§ **Assigned task**: An unchanged copy of all the lines below is expected, and it should contain no pictures.

§ **Dataset extract**:
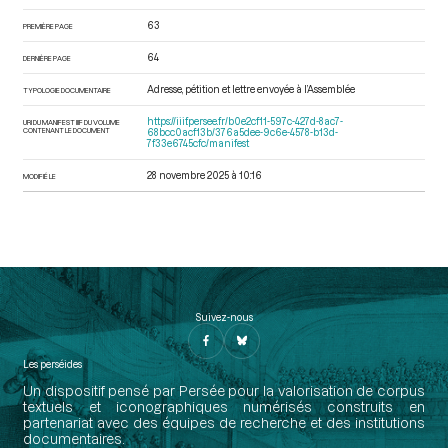
63
PREMIÈRE PAGE
64
DERNIÈRE PAGE
Adresse, pétition et lettre envoyée à l’Assemblée
TYPOLOGIE DOCUMENTAIRE
https://iiif.persee.fr/b0e2cf11-597c-427d-8ac7-
URI DU MANIFEST IIIF DU VOLUME
CONTENANT LE DOCUMENT
68bcc0acf13b/376a5dee-9c6e-4578-b13d-
7f33e6745cfc/manifest
28 novembre 2025 à 10:16
MODIFIÉ LE
Suivez-nous
Les perséides
Un dispositif pensé par Persée pour la valorisation de corpus
textuels et iconographiques numérisés construits en
partenariat avec des équipes de recherche et des institutions
documentaires.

§ **Completed exercise**:
63
PREMIÈRE PAGE
64
DERNIÈRE PAGE
Adresse, pétition et lettre envoyée à l’Assemblée
TYPOLOGIE DOCUMENTAIRE
https://iiif.persee.fr/b0e2cf11-597c-427d-8ac7-
URI DU MANIFEST IIIF DU VOLUME
CONTENANT LE DOCUMENT
68bcc0acf13b/376a5dee-9c6e-4578-b13d-
7f33e6745cfc/manifest
28 novembre 2025 à 10:16
MODIFIÉ LE
Suivez-nous
Les perséides
Un dispositif pensé par Persée pour la valorisation de corpus
textuels et iconographiques numérisés construits en
partenariat avec des équipes de recherche et des institutions
documentaires.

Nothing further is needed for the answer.